Ho una stima profondissima per Antonio Conte. Ovviamente tutto parte da quel coro che ho cantato personalmente in curva per tanti anni: "Senza di te non andremo lontano, Antonio Conte nostro capitano!". Non posso, quindi, parlarne male o soltanto pensare di metterlo in discussione.

La sconfitta di ieri l'altro in Premier, però, ha evidenziato un limite troppo grande per essere annoverato tra i mister più grandi del mondo: Antonio riesce a resuscitare un ambiente perso. Più la situazione è disperata, più il suo lavoro fa effetto. Questo rispecchia il Conte calciatore, mediano dai piedi non educatissimi, ma con un'intelligenza tattica fuori dal comune e dal cuore ancora più grande. Dove non arrivava la qualità, arrivava la corsa; dove non arrivava quest'ultima, arrivava la sua anima di condottiero.

Questa descrizione rispecchia in pieno Antonio Conte. Sarà per questo che, al momento di sedersi sulle tavole da cento euro, lui non si senta a suo agio. I giocatori faticano a seguirlo. Dopo qualche anno della sua gestione, un giocatore si sente spossato dal suo essere martellante ventiquattr'ore su ventiquattro.

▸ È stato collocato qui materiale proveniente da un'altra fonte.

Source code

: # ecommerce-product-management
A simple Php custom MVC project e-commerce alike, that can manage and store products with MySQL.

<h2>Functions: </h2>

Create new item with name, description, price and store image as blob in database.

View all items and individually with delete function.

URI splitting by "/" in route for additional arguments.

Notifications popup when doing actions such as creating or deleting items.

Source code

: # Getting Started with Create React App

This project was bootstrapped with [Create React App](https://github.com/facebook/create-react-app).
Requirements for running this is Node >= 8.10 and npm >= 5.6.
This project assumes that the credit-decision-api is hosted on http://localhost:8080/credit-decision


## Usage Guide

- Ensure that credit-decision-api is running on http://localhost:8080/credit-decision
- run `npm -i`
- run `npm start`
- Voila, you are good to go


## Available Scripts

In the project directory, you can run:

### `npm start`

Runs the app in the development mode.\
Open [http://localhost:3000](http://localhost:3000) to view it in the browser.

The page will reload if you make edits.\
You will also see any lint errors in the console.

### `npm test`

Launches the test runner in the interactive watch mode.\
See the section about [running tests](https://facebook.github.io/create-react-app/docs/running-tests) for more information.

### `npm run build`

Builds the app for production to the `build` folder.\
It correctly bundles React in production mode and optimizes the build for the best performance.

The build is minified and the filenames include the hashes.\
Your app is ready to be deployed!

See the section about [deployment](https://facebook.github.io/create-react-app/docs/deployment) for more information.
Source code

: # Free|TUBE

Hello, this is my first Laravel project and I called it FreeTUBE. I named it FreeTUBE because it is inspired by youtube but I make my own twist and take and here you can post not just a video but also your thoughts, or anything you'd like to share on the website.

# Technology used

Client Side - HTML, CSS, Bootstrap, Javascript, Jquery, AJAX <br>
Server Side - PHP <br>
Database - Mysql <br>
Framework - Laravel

Questo alla lunga logora e, non a caso, il suo ciclo è un po' alla Mourinho; due, tre anni, poi si deve necessariamente cambiare.

Il suo approdo in Premier ha enfatizzato questa caratteristica. Antonio si è trovato ad avere milioni su milioni; a poter prendere chiunque. Le sue scelte, però, sono sempre ricadute su giocatori mediocri, molto spesso strapagati: Zappacosta, l'ultimo Emerson Palmieri, Morata (giocatore fenomenale ma veramente strapagato), Drinkwater, Baba, Bakayoko. Tutti ottimi o buoni giocatori, ma da un budget di quasi 300 milioni mi sarei aspettato qualche campione in più e un certo numero di figurine in meno.

Sicuramente il mercato inglese è diverso da quello nostrano; i buoni giocatori della Premier, infatti, molto spesso raggiungono cifre spropositate. Cifre che però le società spendono volentieri, per foraggiare un mercato interno e non disperdere le finanze fuori dai confini nazionali. Non si deve, poi, tralasciare la sua poca attitudine a gestire i grandi campioni: è palese il caso Diego Costa. Anche nella sua esperienza alla Juventus, era indubbio che si trovasse più a suo agio con gente dal cuore grande che dal grande appeal e portafoglio.

Per il momento risulta un grande allenatore e motivatore, ma non ha dalla sua quella gestione delle risorse e del capitale umano propria dei vari Guardiola, Allegri e Ancelotti. Seguendo questo ragionamento, lo vedrei bene di nuovo in Nazionale: se c'è qualcuno che può fare il miracolo, è lui.